The Sharper Edge of Her: Excerpt 4

I spent a short time alone outside the walls of the art house every day. Not to escape or avoid humiliation as I might have predicted, but for a magic air top-up, gentle realignment. Smoking. 

Some days I’d walk a slow lap around the perimeter of the building, intentionally barely lifting my feet so I could feel the damp grass tickling at my toes through my sandals. 

Other days I’d visit my favourite spots of the garden – the concrete slab, the bush where something lived, the power cable in its yellow and black striped casing – circling round and round. Then, sometimes I’d walk into the middle of the farm path that sloped up the side of the grounds and just stand there, still for a while. 

Twice I sat in the tree swing. Roped to some sturdy branch overhead, the swing seat was made from a repurposed piece of scuffed pink plastic, a sizeable crack splitting its side, perfectly positioned to slyly pinch thighs and bums. What function the scuffed pink plastic had performed in its previous life, I have no inkling.

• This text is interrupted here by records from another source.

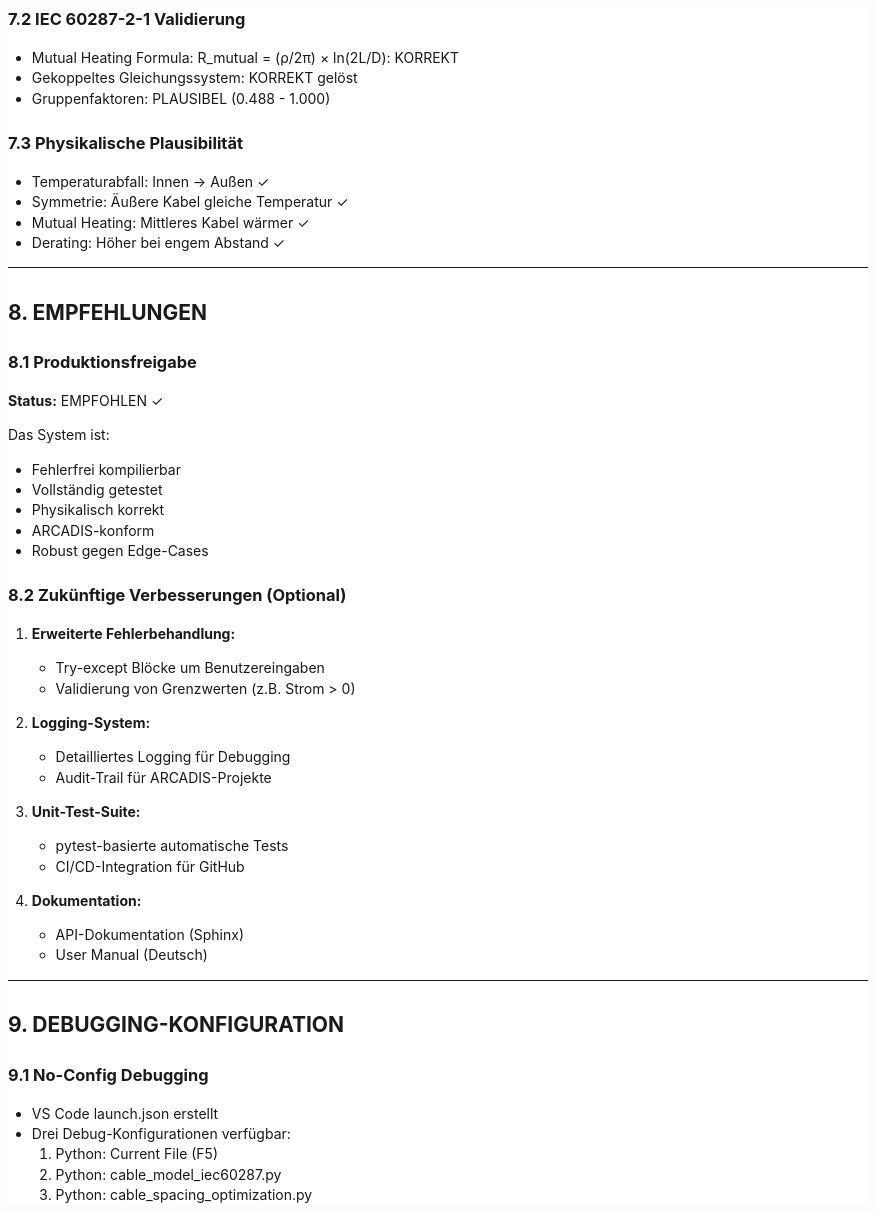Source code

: ### 7.2 IEC 60287-2-1 Validierung
- Mutual Heating Formula: R_mutual = (ρ/2π) × ln(2L/D): KORREKT
- Gekoppeltes Gleichungssystem: KORREKT gelöst
- Gruppenfaktoren: PLAUSIBEL (0.488 - 1.000)

### 7.3 Physikalische Plausibilität
- Temperaturabfall: Innen → Außen ✓
- Symmetrie: Äußere Kabel gleiche Temperatur ✓
- Mutual Heating: Mittleres Kabel wärmer ✓
- Derating: Höher bei engem Abstand ✓

---

## 8. EMPFEHLUNGEN

### 8.1 Produktionsfreigabe
**Status:** EMPFOHLEN ✓

Das System ist:
- Fehlerfrei kompilierbar
- Vollständig getestet
- Physikalisch korrekt
- ARCADIS-konform
- Robust gegen Edge-Cases

### 8.2 Zukünftige Verbesserungen (Optional)

1. **Erweiterte Fehlerbehandlung:**
   - Try-except Blöcke um Benutzereingaben
   - Validierung von Grenzwerten (z.B. Strom > 0)

2. **Logging-System:**
   - Detailliertes Logging für Debugging
   - Audit-Trail für ARCADIS-Projekte

3. **Unit-Test-Suite:**
   - pytest-basierte automatische Tests
   - CI/CD-Integration für GitHub

4. **Dokumentation:**
   - API-Dokumentation (Sphinx)
   - User Manual (Deutsch)

---

## 9. DEBUGGING-KONFIGURATION

### 9.1 No-Config Debugging
- VS Code launch.json erstellt
- Drei Debug-Konfigurationen verfügbar:
  1. Python: Current File (F5)
  2. Python: cable_model_iec60287.py
  3. Python: cable_spacing_optimization.py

The ropes of the swing were hung jauntily and so the seat permanently slanted to one side. There was seemingly no way to prevent my body sliding againt sharp edges, no way to prevent rusted metal digging painfully into my hip. 

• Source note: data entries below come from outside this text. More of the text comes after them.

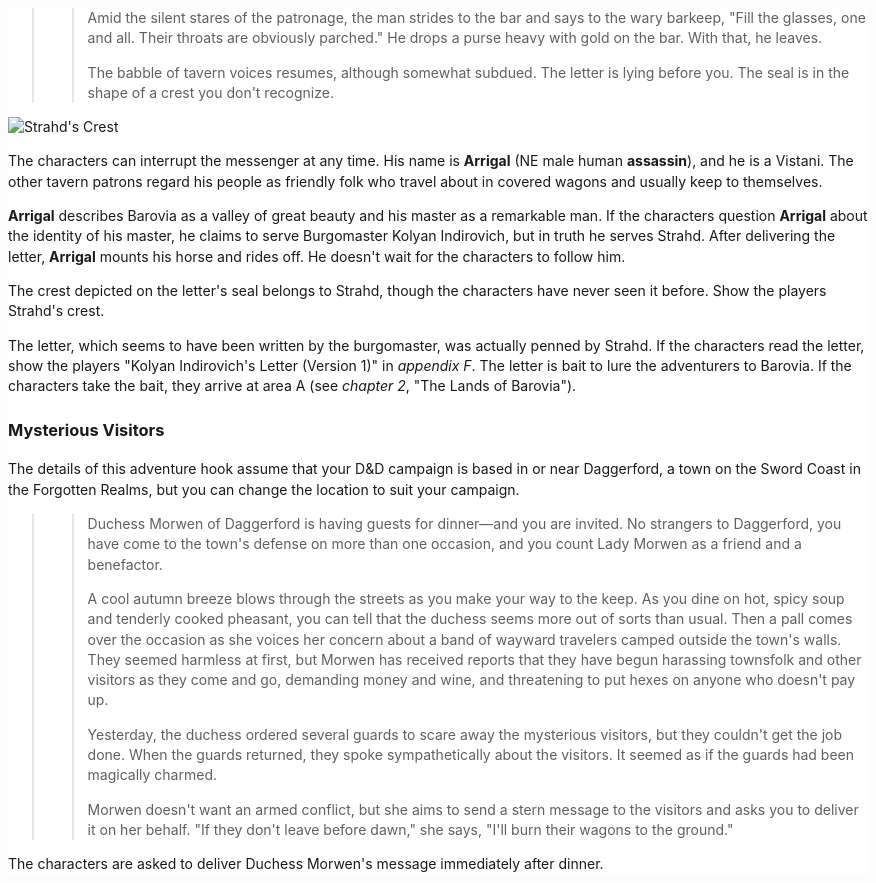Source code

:>>Amid the silent stares of the patronage, the man strides to the bar and says to the wary barkeep, "Fill the glasses, one and all. Their throats are obviously parched." He drops a purse heavy with gold on the bar. With that, he leaves.
>>
>>The babble of tavern voices resumes, although somewhat subdued. The letter is lying before you. The seal is in the shape of a crest you don't recognize.
>>

![Strahd's Crest](img/adventure/CoS/003-cos19-10.webp)

The characters can interrupt the messenger at any time. His name is **Arrigal** (NE male human **assassin**), and he is a Vistani. The other tavern patrons regard his people as friendly folk who travel about in covered wagons and usually keep to themselves.

**Arrigal** describes Barovia as a valley of great beauty and his master as a remarkable man. If the characters question **Arrigal** about the identity of his master, he claims to serve Burgomaster Kolyan Indirovich, but in truth he serves Strahd. After delivering the letter, **Arrigal** mounts his horse and rides off. He doesn't wait for the characters to follow him.

The crest depicted on the letter's seal belongs to Strahd, though the characters have never seen it before. Show the players Strahd's crest.

The letter, which seems to have been written by the burgomaster, was actually penned by Strahd. If the characters read the letter, show the players "Kolyan Indirovich's Letter (Version 1)" in *appendix F*. The letter is bait to lure the adventurers to Barovia. If the characters take the bait, they arrive at area A (see *chapter 2*, "The Lands of Barovia").

### Mysterious Visitors

The details of this adventure hook assume that your D&D campaign is based in or near Daggerford, a town on the Sword Coast in the Forgotten Realms, but you can change the location to suit your campaign.

>>Duchess Morwen of Daggerford is having guests for dinner—and you are invited. No strangers to Daggerford, you have come to the town's defense on more than one occasion, and you count Lady Morwen as a friend and a benefactor.
>>
>>A cool autumn breeze blows through the streets as you make your way to the keep. As you dine on hot, spicy soup and tenderly cooked pheasant, you can tell that the duchess seems more out of sorts than usual. Then a pall comes over the occasion as she voices her concern about a band of wayward travelers camped outside the town's walls. They seemed harmless at first, but Morwen has received reports that they have begun harassing townsfolk and other visitors as they come and go, demanding money and wine, and threatening to put hexes on anyone who doesn't pay up.
>>
>>Yesterday, the duchess ordered several guards to scare away the mysterious visitors, but they couldn't get the job done. When the guards returned, they spoke sympathetically about the visitors. It seemed as if the guards had been magically charmed.
>>
>>Morwen doesn't want an armed conflict, but she aims to send a stern message to the visitors and asks you to deliver it on her behalf. "If they don't leave before dawn," she says, "I'll burn their wagons to the ground."
>>

The characters are asked to deliver Duchess Morwen's message immediately after dinner.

Despite its intent on hurting me, the broken swing gifted me a certain sort of joy – a joy bound up, I think, with memories of an ice lolly I ate on a  Spanish beach as a child. Before it split and collapsed in on itself, I imagine the pink plastic to have tasted like the lolly. A little lick, the colour complicated, exotic. 

As though to bid me good riddance, early one morning I gleefully thudded down on to the swing seat and last night’s rain water gushed out of the crack in the plastic and soaked me right through to my underwear.